With Jace finally gone, Heather began to unravel his lies. When she sold the captain’s bed she’d bought for his son, she pulled out the drawers and discovered that, in the empty spaces behind them, Jace had been hiding receipts, foreign coins, social assistance letters, overdue bills, empty Cartier bags, and a court decision from Jace’s custody case, which had been settled for more than two years. She couldn’t help but wonder how much of their relationship was a ruse. It went all the way back to the beginning, she realized. The pilfered jewellery, the missing cash, the lost watch—it had all been Jace. Even the plane tickets to Italy were fake.
After Jace left, Heather found overdue bills and letters from his bank
She also realized the tickets to Rome that he supposedly bought her for her birthday were fake
To help sort fact from fiction, Heather made a timeline of their relationship and a spreadsheet of suspicious bank transactions and unpaid bills. Jace owed thousands for utilities on their Aurora home, plus hundreds more in phone bills and credit card charges. When she revisited her bank statements, she realized money had left her account in small, unsuspicious increments. It’s hard to say exactly how much Jace took, but, between the money and jewellery he stole, the loans he took out and the bills he never paid, Heather’s family is now out upwards of $200,000.
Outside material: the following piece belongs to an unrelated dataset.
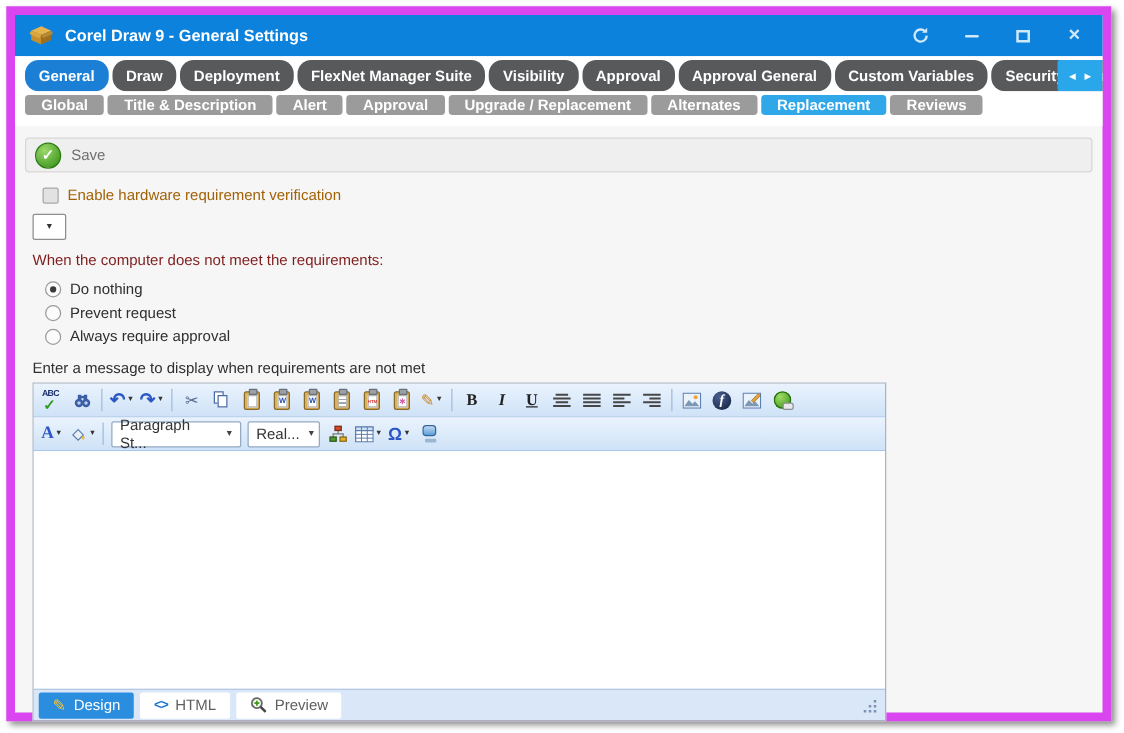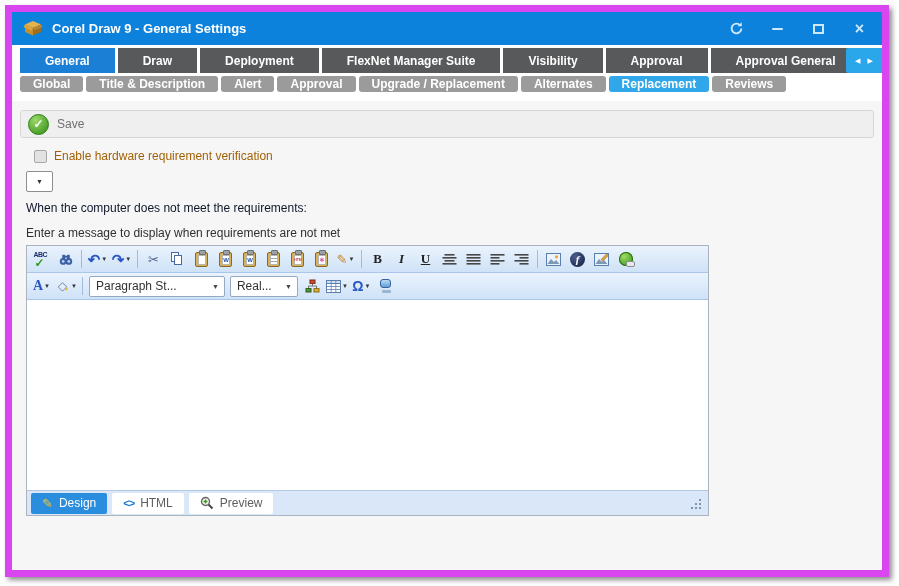"General" .tab1 { border-radius: 0 -> 11px; padding: 0 25px -> 0 11px }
Jace faces only two charges for what he did to Heather and her family: theft under $5,000 and possession of property obtained by crime. There’s not enough evidence to prove much else; Jace wiped his computer before leaving. The case will likely last several months. In a brief email exchange, Jace declined an interview request. “Was everything sensationalized, absolutely,” he wrote. He claimed he couldn’t say more because he had to protect his children. I also reached out to Jason’s family members, but none of them responded to interview requests.
How many women has Jace wooed? How much has he stolen from them? How many lives has he indelibly damaged? Last fall, Heather sent a flurry of messages to women who had dated or talked to Jace, detailing what he did to her. “My name is Heather Rovet and up until a couple of months ago I had been in what I thought was a loving, committed, long-term relationship with Jace Peretti,” she wrote. So far, six women have responded and opened up to her about how they fell for his act. One of them, who met Jace on Plenty of Fish and talked to him over the phone but never met him in person, thanked Heather for the warning. “I think I would have been at great risk of being completely taken in by his charm,” she told me.
Heather’s family is out upwards of $200,000 because of Jace. He faces just two charges. Photo by Monika Puschova
Heather is now trying to move on. She spent the winter in Thailand, hoping to find some peace and thinking about how she can use her experience to help other women. For now, she is hanging onto jewellery that Jace gave her—she suspects he stole the pieces from other victims—in case she one day meets their rightful owners. “Who are the other women he was stringing along when I was in my happiest place?” she wonders. “They were probably happy, too.”